All of this is to say that from an operations perspective, the following observations are true:
- REST is chatty because it operates on resources at a Create Read Update Delete (CRUD) level. What might take a single operation in SOAP takes multiple operations in REST
- REST encourages chattiness with its support for HATEOAS: resources do not stand alone, but each resource tells you where you can go to next
- REST makes extensive use of HTTP headers, such as ETag, Expires, and Location on the way out and If-Modified and different content-types on the way in (just to name a few)
- REST makes extensive use of HTTP response codes: you will see standard 200 responses, but you’ll frequently see different 4xx and 5xx error messages as well as differentiation between things like 200 OK and 201 Created, and so forth
SOAP or REST?
The first article in this installment presented an overview of SOAP and this article presented an overview of REST so you might have already formulated some opinions about when one technology might be better than another. It is almost like discussing politics or religion, but there are times when using one technology is better than the other.
SOAP is best when:
- A formal contract is required between the client and server
- There are auditing requirements (because auditing tools already exist that can parse SOAP message)

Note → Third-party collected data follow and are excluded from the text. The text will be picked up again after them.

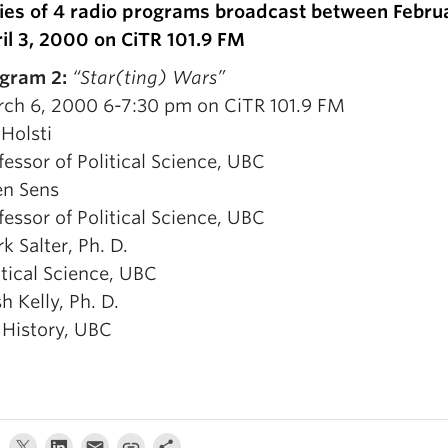
ies of 4 radio programs broadcast between Febru
il 3, 2000 on CiTR 101.9 FM
gram 2:
“Star(ting) Wars”
ch 6, 2000 6-7:30 pm on CiTR 101.9 FM
 Holsti
fessor of Political Science, UBC
en Sens
fessor of Political Science, UBC
k Salter, Ph. D.
itical Science, UBC
sh Kelly, Ph. D.
 History, UBC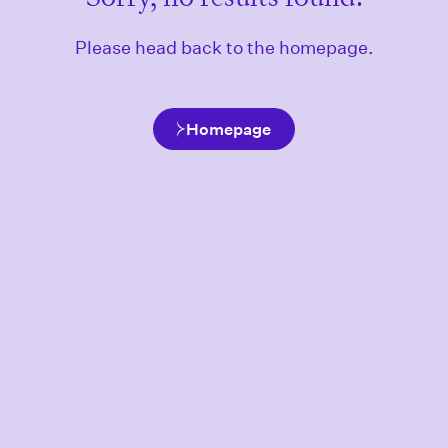
Please head back to the homepage.
Homepage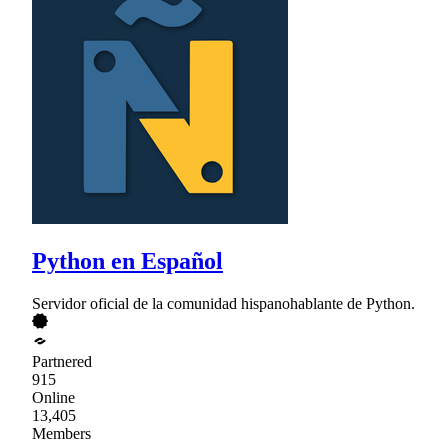
Python en Español
Servidor oficial de la comunidad hispanohablante de Python.
Partnered
915
Online
13,405
Members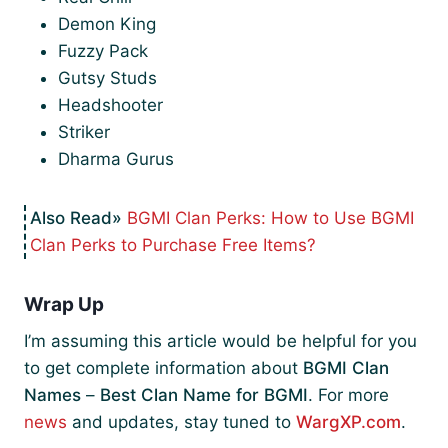
Demon King
Fuzzy Pack
Gutsy Studs
Headshooter
Striker
Dharma Gurus
BGMI Clan Perks: How to Use BGMI
Clan Perks to Purchase Free Items?
Wrap Up
I’m assuming this article would be helpful for you
to get complete information about
BGMI Clan
Names
–
Best Clan Name for BGMI
. For more
news
and updates, stay tuned to
WargXP.com
.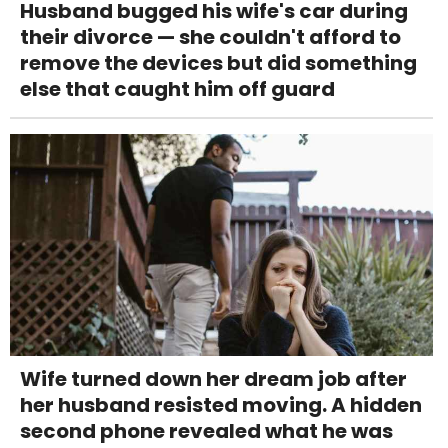
Husband bugged his wife's car during
their divorce — she couldn't afford to
remove the devices but did something
else that caught him off guard
Wife turned down her dream job after
her husband resisted moving. A hidden
second phone revealed what he was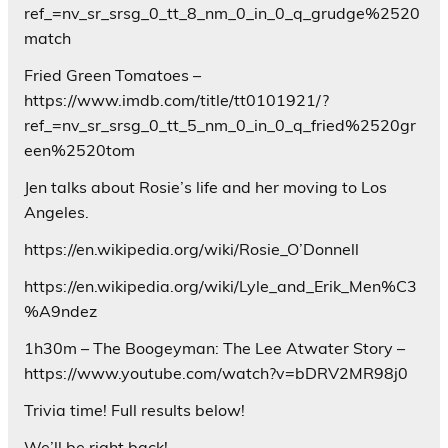
ref_=nv_sr_srsg_0_tt_8_nm_0_in_0_q_grudge%2520
match
Fried Green Tomatoes –
https://www.imdb.com/title/tt0101921/?
ref_=nv_sr_srsg_0_tt_5_nm_0_in_0_q_fried%2520gr
een%2520tom
Jen talks about Rosie’s life and her moving to Los
Angeles.
https://en.wikipedia.org/wiki/Rosie_O’Donnell
https://en.wikipedia.org/wiki/Lyle_and_Erik_Men%C3
%A9ndez
1h30m – The Boogeyman: The Lee Atwater Story –
https://www.youtube.com/watch?v=bDRV2MR98j0
Trivia time! Full results below!
We’ll be right back!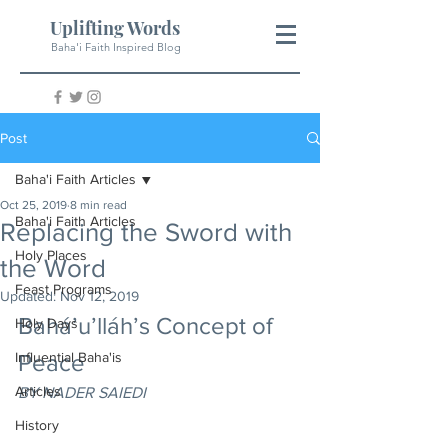
Uplifting Words
Baha'i Faith Inspired Blog
Post
Baha'i Faith Articles
Oct 25, 2019
8 min read
Baha'i Faith Articles
Replacing the Sword with
Holy Places
the Word
Feast Programs
Updated:
Nov 12, 2019
Bahá’u’lláh’s Concept of 
Holy Days
Influential Baha'is
Peace
Articles
BY NADER SAIEDI
History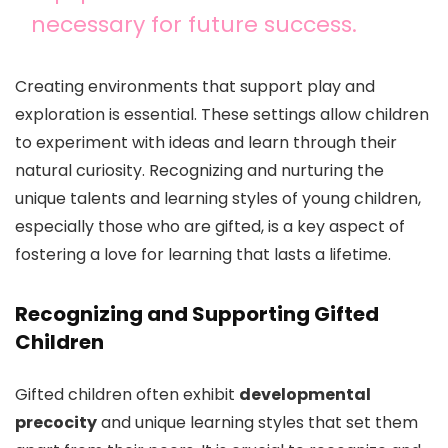
necessary for future success.
Creating environments that support play and
exploration is essential. These settings allow children
to experiment with ideas and learn through their
natural curiosity. Recognizing and nurturing the
unique talents and learning styles of young children,
especially those who are gifted, is a key aspect of
fostering a love for learning that lasts a lifetime.
Recognizing and Supporting Gifted
Children
Gifted children often exhibit
developmental
precocity
and unique learning styles that set them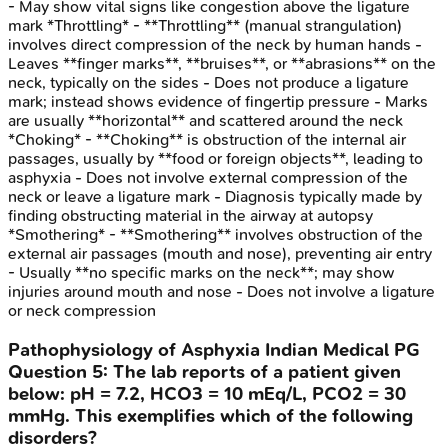
- May show vital signs like congestion above the ligature
mark *Throttling* - **Throttling** (manual strangulation)
involves direct compression of the neck by human hands -
Leaves **finger marks**, **bruises**, or **abrasions** on the
neck, typically on the sides - Does not produce a ligature
mark; instead shows evidence of fingertip pressure - Marks
are usually **horizontal** and scattered around the neck
*Choking* - **Choking** is obstruction of the internal air
passages, usually by **food or foreign objects**, leading to
asphyxia - Does not involve external compression of the
neck or leave a ligature mark - Diagnosis typically made by
finding obstructing material in the airway at autopsy
*Smothering* - **Smothering** involves obstruction of the
external air passages (mouth and nose), preventing air entry
- Usually **no specific marks on the neck**; may show
injuries around mouth and nose - Does not involve a ligature
or neck compression
Pathophysiology of Asphyxia
Indian Medical PG
Question
5
:
The lab reports of a patient given
below: pH = 7.2, HCO3 = 10 mEq/L, PCO2 = 30
mmHg. This exemplifies which of the following
disorders?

- You are going to perform integration between components that are independently developed over a long period of time
- Integrating with existing systems that are RPC in nature
REST is best when:
- Scalability is of paramount concern
- The application is dynamic and can make good use of HATEOAS
- There are a number of direct web client consumers
- Developing new systems in which you can control the representation of resources
Of course these are opinions, but they are based on building and deploying both types of systems over the past decade.
Service-Oriented Architecture (SOA) is a strategy that can be used to integrate disparate software products. Typically, an organization builds a set of services in front of existing systems (or as part of the development effort for a new system) and then other systems can integrate with the services rather than the destination system itself. In order to facilitate this interaction in an easy-to-use manner, a common service paradigm needed to be defined, which prompted the definition of the Simple Object Access Protocol (SOAP) and later REpresentational State Transfer (REST). Both SOAP and REST impact the demands placed on the operation and sustainment of the application and those operational impacts need to be understood by operations and DevOps.
This two-part installment on SOA presented an overview of SOAP and an overview of REST with the aim of showing you the operational impacts of each on your production environment. When working with your developers, I hope that I have given you the correct questions to ask and empowered you with a knowledge of how you are going to need to configure your deployment environment, caching solution, and web servers to support either solution.